In a bold rallying call that resonates across Canada’s burgeoning technology landscape, AI company Cohere is challenging the long-established exodus of Canadian tech talent and companies to the United States. At a time when the familiar narrative of Canadian startups relocating south has become almost expected, Cohere’s stance represents a significant departure from convention—and potentially a turning point for the nation’s innovation economy.
“The old playbook says you need to go to the Valley to succeed. We’re writing a new one,” stated Aidan Gomez, CEO and co-founder of Cohere, during an industry conference in Toronto last week. “Canada has the talent, the research capabilities, and increasingly, the capital to build world-class technology companies right here at home.”
Cohere, valued at approximately $2.2 billion after its recent funding round, has become a powerful voice advocating for domestic tech growth.
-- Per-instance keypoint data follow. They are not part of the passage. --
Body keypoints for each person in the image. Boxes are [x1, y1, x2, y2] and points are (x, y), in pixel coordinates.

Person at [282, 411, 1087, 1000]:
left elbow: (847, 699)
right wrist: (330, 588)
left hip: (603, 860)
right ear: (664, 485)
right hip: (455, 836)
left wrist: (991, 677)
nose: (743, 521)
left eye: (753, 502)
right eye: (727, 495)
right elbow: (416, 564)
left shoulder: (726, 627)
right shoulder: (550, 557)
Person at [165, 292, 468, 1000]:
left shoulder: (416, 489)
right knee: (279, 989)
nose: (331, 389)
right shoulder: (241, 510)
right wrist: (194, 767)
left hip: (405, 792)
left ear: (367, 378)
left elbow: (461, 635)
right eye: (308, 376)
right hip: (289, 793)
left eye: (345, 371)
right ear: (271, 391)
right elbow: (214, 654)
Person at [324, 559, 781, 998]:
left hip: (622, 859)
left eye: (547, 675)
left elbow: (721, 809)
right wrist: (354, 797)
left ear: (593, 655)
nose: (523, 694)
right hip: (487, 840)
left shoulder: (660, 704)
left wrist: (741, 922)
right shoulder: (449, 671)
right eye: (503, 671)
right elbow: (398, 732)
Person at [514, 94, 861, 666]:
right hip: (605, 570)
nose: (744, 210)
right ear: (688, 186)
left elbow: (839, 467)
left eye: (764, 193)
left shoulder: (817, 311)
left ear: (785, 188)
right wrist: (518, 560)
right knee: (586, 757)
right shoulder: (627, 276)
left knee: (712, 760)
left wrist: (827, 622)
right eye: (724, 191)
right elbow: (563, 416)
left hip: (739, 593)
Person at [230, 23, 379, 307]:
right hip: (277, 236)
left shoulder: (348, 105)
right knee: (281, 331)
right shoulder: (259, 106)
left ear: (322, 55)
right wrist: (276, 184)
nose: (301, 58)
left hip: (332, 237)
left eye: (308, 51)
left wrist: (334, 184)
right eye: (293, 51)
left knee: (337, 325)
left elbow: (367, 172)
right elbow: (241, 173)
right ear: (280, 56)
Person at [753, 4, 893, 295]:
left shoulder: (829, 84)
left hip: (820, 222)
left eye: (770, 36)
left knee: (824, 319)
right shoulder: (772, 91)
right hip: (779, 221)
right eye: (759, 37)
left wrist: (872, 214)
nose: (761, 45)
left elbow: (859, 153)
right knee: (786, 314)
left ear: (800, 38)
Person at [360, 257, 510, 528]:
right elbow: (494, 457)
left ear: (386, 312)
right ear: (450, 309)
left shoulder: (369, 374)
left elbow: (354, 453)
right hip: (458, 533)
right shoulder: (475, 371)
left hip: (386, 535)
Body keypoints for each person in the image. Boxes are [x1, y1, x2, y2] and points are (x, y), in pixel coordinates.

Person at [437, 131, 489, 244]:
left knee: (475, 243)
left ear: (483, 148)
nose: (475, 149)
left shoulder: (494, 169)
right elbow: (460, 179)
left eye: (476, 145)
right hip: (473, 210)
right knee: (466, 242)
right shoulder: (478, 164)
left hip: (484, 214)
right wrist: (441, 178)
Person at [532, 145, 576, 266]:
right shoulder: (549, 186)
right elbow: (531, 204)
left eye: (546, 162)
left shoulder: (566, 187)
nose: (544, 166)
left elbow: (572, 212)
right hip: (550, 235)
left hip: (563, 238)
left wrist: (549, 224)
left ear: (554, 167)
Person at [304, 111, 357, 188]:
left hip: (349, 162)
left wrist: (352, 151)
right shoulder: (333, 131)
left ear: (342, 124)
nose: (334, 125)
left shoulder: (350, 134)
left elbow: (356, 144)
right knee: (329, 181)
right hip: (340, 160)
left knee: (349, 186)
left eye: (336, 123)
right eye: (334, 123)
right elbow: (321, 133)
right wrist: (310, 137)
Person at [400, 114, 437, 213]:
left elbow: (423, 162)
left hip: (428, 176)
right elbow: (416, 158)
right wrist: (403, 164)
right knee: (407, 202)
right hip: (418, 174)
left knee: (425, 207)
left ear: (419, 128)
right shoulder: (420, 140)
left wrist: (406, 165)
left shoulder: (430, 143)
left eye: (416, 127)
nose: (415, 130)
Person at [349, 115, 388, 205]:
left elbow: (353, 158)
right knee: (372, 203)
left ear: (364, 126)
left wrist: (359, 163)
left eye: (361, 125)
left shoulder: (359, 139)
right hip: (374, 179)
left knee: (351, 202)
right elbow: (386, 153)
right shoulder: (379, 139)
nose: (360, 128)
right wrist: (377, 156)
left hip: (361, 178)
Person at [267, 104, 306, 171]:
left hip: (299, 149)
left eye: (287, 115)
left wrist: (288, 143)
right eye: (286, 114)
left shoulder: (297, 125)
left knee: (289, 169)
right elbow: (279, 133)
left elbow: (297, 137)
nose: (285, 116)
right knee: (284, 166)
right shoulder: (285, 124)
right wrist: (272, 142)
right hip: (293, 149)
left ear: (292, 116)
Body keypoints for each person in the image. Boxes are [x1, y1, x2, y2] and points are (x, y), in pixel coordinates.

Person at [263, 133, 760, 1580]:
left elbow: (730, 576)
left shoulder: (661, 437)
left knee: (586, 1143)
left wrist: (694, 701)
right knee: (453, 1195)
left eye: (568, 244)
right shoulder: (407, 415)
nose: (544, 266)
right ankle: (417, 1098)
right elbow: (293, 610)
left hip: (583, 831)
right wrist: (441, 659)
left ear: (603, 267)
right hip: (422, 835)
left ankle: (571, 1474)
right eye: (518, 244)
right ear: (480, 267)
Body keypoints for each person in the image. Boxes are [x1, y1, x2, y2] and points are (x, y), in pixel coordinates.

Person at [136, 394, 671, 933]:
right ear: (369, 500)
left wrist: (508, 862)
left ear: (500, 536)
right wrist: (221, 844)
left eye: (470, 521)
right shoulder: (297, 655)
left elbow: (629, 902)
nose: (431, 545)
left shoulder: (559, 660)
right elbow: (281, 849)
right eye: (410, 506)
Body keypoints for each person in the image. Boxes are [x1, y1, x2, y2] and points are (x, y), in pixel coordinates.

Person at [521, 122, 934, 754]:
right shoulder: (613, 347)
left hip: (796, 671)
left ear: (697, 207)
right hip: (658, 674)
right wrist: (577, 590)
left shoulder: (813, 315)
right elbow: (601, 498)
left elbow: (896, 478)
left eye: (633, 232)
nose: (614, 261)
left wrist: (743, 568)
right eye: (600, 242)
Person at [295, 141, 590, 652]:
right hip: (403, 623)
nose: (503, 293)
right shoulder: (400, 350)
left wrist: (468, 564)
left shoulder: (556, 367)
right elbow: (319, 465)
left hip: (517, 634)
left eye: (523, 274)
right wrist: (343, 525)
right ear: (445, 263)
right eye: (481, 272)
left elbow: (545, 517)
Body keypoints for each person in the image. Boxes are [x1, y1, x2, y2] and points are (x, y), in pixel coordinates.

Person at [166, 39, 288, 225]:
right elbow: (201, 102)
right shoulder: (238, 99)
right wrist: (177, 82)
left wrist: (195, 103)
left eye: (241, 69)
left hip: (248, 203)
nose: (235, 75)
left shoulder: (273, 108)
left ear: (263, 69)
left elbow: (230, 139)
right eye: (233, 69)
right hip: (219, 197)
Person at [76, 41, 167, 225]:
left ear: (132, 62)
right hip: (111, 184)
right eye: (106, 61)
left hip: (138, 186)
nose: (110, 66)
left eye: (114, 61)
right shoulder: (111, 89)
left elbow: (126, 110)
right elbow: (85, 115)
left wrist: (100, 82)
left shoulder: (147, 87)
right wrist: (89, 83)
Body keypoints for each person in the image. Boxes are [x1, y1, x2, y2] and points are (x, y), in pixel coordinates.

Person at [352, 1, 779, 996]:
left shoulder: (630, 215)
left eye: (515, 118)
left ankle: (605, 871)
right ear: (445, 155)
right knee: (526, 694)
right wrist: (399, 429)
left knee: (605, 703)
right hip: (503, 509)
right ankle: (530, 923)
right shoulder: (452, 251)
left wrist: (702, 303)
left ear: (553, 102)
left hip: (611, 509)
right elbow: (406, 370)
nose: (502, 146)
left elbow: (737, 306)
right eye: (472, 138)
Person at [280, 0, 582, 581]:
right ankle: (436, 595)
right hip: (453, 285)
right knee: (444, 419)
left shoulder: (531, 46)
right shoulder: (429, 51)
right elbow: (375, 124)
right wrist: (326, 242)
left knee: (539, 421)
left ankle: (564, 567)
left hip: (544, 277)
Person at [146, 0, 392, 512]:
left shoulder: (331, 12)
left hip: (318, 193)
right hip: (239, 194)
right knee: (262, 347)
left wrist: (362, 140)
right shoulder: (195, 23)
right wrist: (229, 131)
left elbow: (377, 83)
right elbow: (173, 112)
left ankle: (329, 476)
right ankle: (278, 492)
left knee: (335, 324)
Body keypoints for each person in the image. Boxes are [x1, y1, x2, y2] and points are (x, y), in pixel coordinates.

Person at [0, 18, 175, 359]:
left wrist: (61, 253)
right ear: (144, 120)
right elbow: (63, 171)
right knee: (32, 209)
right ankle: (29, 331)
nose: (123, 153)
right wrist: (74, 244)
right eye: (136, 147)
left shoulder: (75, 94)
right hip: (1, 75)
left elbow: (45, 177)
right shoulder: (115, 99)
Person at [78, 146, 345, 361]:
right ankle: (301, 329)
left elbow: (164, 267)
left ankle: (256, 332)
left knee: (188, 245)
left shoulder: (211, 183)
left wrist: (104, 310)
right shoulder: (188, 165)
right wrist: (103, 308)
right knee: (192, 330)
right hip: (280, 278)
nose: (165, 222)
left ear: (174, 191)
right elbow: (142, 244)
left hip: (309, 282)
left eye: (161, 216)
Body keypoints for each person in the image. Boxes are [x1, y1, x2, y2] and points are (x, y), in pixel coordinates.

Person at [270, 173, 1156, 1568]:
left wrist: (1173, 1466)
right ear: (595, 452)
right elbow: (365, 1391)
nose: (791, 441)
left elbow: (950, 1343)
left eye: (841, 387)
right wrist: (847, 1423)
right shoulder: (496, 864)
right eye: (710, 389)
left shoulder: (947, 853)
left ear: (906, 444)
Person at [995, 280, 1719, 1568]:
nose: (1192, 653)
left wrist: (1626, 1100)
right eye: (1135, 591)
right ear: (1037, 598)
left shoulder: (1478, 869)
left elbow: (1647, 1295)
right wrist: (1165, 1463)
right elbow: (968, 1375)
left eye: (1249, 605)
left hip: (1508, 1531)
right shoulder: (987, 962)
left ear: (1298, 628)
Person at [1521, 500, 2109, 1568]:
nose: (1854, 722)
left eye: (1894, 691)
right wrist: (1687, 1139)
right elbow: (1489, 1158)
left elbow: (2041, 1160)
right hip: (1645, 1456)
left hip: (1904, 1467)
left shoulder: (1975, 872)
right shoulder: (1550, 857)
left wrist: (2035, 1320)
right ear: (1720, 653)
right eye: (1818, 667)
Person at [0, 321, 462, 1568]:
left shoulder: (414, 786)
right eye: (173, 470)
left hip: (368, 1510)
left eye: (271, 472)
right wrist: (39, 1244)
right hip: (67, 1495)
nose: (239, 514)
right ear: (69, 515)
Unlike many predecessors who relocated operations to Silicon Valley or other American tech hubs, the Toronto-based AI company has maintained its headquarters in Canada while establishing a global presence.
This determination to remain rooted in Canadian soil comes against a challenging backdrop. According to data from the Council of Canadian Innovators, nearly 40% of Canadian tech startups that achieve initial success eventually relocate their headquarters or significant operations to the United States, citing better access to venture capital, larger markets, and deeper talent pools.
However, industry experts suggest the landscape is evolving. “We’re seeing a maturation of Canada’s tech ecosystem,” explains Dr. Sarah Kaplan, director of the Institute for Gender and the Economy at the University of Toronto’s Rotman School of Management. “The combination of government initiatives, world-class research institutions, and success stories like Shopify and now Cohere are creating a more hospitable environment for companies to stay and grow.”
The federal government has taken notice of this potential shift. Innovation Minister François-Philippe Champagne recently announced a $250 million expansion to the Strategic Innovation Fund specifically targeting AI and quantum computing ventures. “Canada isn’t just a place where great ideas are born—we want it to be where they reach their full potential,” Champagne noted at the funding announcement.
Cohere’s approach also reflects a growing recognition of Canada’s strategic advantages in the AI field. The country’s universities produce a disproportionate share of the world’s leading AI researchers, and cities like Toronto, Montreal, and Edmonton have developed specialized expertise clusters that rival any global tech center.
“What’s happening now is a recognition that you can build globally competitive companies with Canadian headquarters,” says Jordan Jacobs, managing partner at Radical Ventures, an early investor in Cohere. “The computational infrastructure, regulatory environment, and talent pipeline have all improved dramatically in the past five years.”
Critics argue that structural challenges remain, particularly regarding the availability of late-stage growth capital and executive talent with scale-up experience. Canadian venture capital investments, while growing, still lag significantly behind American counterparts on a per capita basis.
Nevertheless, Cohere’s success and vocal commitment to Canadian growth suggest a potential inflection point. The company’s advanced language models are competing directly with products from OpenAI, Anthropic, and Google, demonstrating that geographic location need not limit technological ambition.
As Canadian technology firms face increasing global competition and economic uncertainty, the question remains: Will Cohere’s commitment to domestic growth become the new template for success, or will the gravitational pull of larger markets continue to draw Canadian innovation southward?